I had to agree with that.
“And maybe,” she said, “because making fry bread and helping people die are the last two things Indians are good at.”
“Well,” I said. “At least you’re good at one of them.”
And we laughed.
INDIAN EDUCATION
FIRST GRADE
MY HAIR WAS TOO short and my U.S. Government glasses were horn-rimmed, ugly, and all that first winter in school, the other Indian boys chased me from one corner of the playground to the other. They pushed me down, buried me in the snow until I couldn’t breathe, thought I’d never breathe again.

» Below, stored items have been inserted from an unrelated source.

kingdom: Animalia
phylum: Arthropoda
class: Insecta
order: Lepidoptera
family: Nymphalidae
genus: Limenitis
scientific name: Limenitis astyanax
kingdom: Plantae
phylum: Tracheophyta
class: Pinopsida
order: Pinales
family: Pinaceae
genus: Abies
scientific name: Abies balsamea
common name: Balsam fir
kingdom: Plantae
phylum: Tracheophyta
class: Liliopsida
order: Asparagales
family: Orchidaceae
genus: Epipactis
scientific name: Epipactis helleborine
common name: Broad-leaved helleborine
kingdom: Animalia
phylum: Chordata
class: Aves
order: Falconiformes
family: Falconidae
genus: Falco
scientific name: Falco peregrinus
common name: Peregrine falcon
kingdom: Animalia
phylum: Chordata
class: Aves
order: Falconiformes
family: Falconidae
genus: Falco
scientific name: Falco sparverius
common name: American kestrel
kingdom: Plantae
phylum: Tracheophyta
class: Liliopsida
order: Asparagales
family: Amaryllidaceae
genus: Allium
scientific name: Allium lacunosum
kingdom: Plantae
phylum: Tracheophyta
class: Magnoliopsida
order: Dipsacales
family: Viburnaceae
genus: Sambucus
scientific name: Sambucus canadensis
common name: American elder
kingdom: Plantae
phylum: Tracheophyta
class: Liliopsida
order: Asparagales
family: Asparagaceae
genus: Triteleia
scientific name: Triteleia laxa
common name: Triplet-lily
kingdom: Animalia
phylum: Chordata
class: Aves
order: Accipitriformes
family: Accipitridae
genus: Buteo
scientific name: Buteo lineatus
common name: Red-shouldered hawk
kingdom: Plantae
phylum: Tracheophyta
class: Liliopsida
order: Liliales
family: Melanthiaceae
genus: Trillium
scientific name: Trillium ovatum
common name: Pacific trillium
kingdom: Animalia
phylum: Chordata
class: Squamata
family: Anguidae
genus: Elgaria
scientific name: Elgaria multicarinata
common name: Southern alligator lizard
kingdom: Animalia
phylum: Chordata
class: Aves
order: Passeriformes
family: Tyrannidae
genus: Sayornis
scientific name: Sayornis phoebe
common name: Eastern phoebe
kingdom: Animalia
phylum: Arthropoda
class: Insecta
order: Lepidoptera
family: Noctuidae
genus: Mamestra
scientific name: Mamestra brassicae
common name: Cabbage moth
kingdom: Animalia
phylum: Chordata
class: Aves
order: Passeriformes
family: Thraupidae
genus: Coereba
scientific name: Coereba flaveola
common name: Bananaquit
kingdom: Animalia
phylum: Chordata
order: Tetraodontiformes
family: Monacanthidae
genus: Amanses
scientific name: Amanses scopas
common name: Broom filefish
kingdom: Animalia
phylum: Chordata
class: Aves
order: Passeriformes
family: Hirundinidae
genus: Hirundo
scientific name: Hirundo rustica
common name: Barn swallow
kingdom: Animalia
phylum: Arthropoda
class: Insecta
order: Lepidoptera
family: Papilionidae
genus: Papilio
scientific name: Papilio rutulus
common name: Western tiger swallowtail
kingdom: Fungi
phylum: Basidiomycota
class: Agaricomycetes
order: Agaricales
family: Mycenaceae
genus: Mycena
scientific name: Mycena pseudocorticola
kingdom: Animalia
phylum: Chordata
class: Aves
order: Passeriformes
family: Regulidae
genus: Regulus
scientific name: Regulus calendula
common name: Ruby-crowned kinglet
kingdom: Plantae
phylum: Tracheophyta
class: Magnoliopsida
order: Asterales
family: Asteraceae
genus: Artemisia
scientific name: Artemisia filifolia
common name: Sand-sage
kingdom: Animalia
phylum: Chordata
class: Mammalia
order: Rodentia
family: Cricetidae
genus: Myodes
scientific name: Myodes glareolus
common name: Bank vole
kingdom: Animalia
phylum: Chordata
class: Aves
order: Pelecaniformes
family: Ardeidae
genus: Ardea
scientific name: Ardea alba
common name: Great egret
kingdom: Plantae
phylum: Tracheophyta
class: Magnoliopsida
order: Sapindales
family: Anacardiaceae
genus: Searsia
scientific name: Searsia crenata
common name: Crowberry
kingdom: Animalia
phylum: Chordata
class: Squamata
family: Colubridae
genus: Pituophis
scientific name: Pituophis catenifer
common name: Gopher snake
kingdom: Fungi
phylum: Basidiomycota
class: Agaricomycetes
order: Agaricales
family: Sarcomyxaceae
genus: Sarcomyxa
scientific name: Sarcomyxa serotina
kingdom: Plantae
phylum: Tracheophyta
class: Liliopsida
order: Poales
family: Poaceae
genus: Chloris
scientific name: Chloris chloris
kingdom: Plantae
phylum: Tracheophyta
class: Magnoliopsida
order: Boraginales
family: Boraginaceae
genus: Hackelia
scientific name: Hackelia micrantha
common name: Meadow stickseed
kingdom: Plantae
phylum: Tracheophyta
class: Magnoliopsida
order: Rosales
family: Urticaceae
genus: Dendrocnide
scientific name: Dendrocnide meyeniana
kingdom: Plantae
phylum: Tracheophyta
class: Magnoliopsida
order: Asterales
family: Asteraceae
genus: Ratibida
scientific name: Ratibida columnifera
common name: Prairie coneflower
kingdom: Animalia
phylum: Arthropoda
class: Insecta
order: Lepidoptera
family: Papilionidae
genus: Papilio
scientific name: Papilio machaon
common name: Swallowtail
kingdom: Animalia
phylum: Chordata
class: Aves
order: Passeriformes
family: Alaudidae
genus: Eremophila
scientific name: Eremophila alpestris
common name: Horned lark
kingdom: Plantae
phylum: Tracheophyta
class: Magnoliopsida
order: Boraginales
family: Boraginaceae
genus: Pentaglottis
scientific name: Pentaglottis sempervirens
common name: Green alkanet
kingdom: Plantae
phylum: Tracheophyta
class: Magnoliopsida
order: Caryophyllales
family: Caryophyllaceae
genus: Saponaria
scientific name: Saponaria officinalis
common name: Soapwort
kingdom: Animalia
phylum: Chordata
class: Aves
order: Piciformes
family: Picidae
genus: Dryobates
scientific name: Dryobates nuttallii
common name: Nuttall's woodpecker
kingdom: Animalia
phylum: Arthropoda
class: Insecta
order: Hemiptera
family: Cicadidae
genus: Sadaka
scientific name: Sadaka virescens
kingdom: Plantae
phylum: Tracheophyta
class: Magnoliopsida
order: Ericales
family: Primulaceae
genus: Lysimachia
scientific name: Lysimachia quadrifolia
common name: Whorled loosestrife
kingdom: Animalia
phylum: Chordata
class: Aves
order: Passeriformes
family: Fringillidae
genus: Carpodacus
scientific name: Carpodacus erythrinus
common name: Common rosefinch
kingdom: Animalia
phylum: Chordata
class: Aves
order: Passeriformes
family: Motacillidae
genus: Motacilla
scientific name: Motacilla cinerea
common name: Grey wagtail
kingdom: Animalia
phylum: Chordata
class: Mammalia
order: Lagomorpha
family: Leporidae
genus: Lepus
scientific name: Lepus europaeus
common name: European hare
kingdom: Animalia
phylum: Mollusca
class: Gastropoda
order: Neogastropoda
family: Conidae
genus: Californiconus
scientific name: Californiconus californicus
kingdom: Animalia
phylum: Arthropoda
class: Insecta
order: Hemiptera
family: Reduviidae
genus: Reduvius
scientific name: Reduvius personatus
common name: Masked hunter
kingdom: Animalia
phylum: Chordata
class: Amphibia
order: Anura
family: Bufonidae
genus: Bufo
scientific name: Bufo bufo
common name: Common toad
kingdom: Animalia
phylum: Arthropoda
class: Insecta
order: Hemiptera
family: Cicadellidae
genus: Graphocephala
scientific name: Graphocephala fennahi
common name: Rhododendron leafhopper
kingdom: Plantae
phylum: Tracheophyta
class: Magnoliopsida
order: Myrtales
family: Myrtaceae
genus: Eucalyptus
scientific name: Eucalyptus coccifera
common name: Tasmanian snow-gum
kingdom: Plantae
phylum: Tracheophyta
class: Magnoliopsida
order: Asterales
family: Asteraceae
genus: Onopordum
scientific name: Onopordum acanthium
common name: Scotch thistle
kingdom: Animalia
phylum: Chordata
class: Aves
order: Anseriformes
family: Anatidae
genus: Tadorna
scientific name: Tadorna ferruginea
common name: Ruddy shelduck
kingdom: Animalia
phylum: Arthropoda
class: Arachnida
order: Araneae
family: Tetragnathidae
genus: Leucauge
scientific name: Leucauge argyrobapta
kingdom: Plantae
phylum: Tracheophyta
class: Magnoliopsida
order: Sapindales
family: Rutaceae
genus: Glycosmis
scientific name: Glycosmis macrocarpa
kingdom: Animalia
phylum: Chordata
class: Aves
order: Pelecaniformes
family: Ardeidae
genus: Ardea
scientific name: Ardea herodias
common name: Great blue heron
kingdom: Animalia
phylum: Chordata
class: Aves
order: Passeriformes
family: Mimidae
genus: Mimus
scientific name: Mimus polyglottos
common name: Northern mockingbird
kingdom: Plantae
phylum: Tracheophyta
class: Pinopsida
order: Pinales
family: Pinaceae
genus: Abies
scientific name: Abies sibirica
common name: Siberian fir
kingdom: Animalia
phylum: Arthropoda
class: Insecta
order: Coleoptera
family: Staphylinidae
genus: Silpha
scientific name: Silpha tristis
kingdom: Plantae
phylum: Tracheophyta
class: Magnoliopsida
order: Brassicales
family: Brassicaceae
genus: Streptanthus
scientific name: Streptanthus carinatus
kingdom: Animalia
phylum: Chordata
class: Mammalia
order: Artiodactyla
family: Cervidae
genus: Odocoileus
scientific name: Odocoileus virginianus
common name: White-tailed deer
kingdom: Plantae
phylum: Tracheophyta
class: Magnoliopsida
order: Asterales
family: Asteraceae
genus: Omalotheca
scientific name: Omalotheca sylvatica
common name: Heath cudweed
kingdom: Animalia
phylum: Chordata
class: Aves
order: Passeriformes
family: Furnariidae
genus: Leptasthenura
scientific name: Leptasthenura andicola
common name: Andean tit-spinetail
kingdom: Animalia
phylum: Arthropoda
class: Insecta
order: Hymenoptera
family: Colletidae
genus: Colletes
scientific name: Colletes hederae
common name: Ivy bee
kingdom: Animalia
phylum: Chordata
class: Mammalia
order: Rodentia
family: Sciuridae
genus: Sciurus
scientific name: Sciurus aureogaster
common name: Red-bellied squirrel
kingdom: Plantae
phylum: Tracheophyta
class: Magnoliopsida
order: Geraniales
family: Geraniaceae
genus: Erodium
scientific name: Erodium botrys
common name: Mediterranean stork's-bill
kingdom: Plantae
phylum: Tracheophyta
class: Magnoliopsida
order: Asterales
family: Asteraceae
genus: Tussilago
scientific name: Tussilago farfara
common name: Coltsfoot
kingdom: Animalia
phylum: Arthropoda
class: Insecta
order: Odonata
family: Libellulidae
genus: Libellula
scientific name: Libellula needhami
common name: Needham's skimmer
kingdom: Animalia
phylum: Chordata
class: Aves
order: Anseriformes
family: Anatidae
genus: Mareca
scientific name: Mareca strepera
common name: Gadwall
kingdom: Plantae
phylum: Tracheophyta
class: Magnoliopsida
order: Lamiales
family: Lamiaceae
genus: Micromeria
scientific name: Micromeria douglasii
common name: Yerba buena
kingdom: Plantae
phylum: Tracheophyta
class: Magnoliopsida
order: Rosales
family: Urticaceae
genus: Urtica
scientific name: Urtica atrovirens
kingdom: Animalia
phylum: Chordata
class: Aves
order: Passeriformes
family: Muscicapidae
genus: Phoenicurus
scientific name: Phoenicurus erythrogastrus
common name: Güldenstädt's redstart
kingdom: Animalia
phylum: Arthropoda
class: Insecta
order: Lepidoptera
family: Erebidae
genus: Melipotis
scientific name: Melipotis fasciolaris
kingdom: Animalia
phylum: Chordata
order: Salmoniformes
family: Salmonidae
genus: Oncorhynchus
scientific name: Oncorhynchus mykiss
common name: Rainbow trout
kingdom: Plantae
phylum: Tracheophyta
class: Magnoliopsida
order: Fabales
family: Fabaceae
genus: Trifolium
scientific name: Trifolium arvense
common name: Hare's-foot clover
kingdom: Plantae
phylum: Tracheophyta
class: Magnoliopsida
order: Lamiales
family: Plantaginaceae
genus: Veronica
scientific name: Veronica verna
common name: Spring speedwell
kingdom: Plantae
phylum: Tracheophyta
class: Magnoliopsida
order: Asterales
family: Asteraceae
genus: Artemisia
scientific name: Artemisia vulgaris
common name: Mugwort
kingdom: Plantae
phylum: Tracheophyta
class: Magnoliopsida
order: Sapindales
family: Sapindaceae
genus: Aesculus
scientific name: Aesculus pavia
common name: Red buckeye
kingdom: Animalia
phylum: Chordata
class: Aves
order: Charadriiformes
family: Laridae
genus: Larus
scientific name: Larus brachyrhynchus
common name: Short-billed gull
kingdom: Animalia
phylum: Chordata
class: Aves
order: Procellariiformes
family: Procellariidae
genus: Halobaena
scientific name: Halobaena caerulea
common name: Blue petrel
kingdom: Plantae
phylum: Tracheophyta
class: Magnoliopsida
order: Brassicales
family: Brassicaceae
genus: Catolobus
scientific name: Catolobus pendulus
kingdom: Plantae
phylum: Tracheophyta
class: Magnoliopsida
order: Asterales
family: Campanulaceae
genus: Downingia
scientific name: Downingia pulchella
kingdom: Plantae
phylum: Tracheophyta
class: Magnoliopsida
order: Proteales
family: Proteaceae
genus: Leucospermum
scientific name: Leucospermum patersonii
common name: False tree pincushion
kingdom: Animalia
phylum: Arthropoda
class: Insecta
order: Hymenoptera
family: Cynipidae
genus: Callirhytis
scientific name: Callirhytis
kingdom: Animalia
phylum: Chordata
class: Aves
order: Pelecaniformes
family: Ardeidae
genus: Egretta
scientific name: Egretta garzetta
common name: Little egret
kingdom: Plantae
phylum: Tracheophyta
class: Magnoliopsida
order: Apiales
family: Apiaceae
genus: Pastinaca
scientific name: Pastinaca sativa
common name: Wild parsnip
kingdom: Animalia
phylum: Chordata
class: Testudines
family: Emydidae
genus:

They stole my glasses and threw them over my head, around my outstretched hands, just beyond my reach, until someone tripped me and sent me falling again, facedown in the snow.
I was always falling down; my Indian name was Junior Falls Down. Sometimes it was Bloody Nose or Steal-His-Lunch. Once, it was Cries-Like-a-White-Boy, even though none of us had seen a white boy cry.
Then it was a Friday morning recess and Frenchy SiJohn threw snowballs at me while the rest of the Indian boys tortured some other top-yogh-yaught kid, another weakling. But Frenchy was confident enough to torment me all by himself, and most days I would have let him.